Spring Thoughts (perhaps characteristically inappropriate)

So today, regardless of what the calendar says, I consider the official confirmation of Spring. First I was on a busy street in Salem and I had to stop in a long line of cars because of the great number of Canadian Geese crossing the four lane road with their babies, all of them together in a line. Usually I would be rather irritated because the geese have to stop and honk at a particular car that they are offended by, and stand and flap their wings while my timeframe for an appointment I’d like to keep is steadily expiring. But this time I took great joy in observing the fluffy, grey, and adorable babies follow their parents all bunched together with their funny backwards-oriented knees bouncing them around, able by the sheer force of their cuteness and their will to cross the street to bring a great number of adults in large, heavy cars to a standstill at the geese’s own pleasure. So I didn’t mind watching these wonderful birds bounce their way across the street. And I should add that they were crossing from the little bird park where people drive in and pull over to feed a large number of the Greater Fowl in the Mid-Willamette Valley bread crumbs and sometimes (maybe) their children. The park is just next to the busy street, and a little stream or creek runs right next to it. And on the other side of that creek, the chain link fencing and razor wire of the State Prison. On State Street and not far from our own golden-topped Capital building. On the other side of the street, the Geese’s destination, was a grassy knoll in front of the State Parks Administration or State Forestry building, you know, some government conservancy type thing or whatever. Lots of grass and nature and water running around in front of it.

Later on, I am in my Aunt’s back yard checking in on a dog and I pause to look up at a songbird.

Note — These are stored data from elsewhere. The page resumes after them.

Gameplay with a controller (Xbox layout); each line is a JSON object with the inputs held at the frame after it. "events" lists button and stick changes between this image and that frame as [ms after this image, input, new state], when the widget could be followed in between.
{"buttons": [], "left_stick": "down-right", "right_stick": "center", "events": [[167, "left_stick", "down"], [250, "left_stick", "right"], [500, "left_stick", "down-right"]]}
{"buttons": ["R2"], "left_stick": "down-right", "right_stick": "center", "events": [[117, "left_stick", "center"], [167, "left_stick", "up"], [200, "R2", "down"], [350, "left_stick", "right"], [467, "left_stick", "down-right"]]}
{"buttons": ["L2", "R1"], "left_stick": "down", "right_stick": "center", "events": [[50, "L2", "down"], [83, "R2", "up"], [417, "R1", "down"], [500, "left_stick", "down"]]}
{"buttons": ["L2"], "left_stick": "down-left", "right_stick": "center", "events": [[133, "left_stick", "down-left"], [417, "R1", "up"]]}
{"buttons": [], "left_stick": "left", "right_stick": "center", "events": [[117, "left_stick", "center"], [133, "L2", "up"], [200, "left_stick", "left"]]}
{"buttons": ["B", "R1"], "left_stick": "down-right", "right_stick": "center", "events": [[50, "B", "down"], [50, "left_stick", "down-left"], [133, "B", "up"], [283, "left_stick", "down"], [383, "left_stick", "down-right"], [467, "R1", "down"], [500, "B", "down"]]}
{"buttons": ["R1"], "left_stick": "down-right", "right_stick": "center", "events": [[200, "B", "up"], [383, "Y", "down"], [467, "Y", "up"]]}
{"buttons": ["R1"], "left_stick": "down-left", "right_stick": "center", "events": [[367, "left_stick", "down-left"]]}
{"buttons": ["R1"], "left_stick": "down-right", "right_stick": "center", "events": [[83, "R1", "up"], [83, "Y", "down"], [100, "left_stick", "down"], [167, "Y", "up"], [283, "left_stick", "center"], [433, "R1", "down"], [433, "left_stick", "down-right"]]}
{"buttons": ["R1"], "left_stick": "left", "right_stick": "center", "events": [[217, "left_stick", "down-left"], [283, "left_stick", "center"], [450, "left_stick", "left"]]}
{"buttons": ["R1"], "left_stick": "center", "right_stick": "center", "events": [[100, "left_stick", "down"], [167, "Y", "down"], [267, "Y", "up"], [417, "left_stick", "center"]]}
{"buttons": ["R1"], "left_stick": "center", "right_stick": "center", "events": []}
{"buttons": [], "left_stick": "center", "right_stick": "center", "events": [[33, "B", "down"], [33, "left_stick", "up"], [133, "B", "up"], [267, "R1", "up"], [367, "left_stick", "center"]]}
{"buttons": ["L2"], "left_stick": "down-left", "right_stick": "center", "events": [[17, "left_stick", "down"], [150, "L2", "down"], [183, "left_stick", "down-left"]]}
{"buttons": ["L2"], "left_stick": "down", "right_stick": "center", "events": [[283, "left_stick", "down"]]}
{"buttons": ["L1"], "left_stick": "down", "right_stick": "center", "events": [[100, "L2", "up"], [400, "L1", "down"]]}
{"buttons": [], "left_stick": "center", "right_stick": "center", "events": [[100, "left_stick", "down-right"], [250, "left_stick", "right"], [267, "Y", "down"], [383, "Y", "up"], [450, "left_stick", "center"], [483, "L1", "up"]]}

He’s got a red-flecked head and he’s quite small but making quite a mellifluous racket and at the same time exerting himself, hopping and flapping all up and down a power line. Then I noticed that he’s surrounded by a veritable harem of “chicks” spending a great amount of effort to appear as if they are completely disinterested in this vulgar display of machismo. Yet these ladies, less flagrantly colored to say the least, dowdy to say even more, were doing nothing but listen and quite brazenly judging him. It turns out that all of his activity was focused on one particular bird at the center of his hopping and flapping. How did I pinpoint the lass? Well, at a certain point he stopped flapping and flopping and alighted quite deliberately on her back, straining his wings quite rapidly and ...bouncing right on her. Which she responded with a casual shrug, causing him to reposition himself next to her. My inner Voyeur being piqued, I continued to watch them. The male bird tried again. This second time, I observed quite scientifically, the female seemed to try and steady him, as if they were acrobatic birds at the Cirque du Soleil in the center ring. (Do they have the three rings at Cirque? I’ve never been.) So then this attempt, seemingly more successful than the first, ended rather quickly and I thought, “Is that normal for birds to be so fast? ...I mean, they do have short lifespans but damn....” Then they both turned around and looked at me alternating eyes at me, first the left and then the right. Actually, I think each bird looked with a different eye, one with the left and the other with a right and then they traded, never moving except for their heads. I felt like they were saying, “WhaaaaAAAAaaaat, it’s love.” They were kind of treating me like I was their kid and I had caught them. I got the feeling that nothing was going to proceed and I could personally hold myself responsible for interrupting the continuation of the Finches if I remained. So I walked back inside, determined to write it up.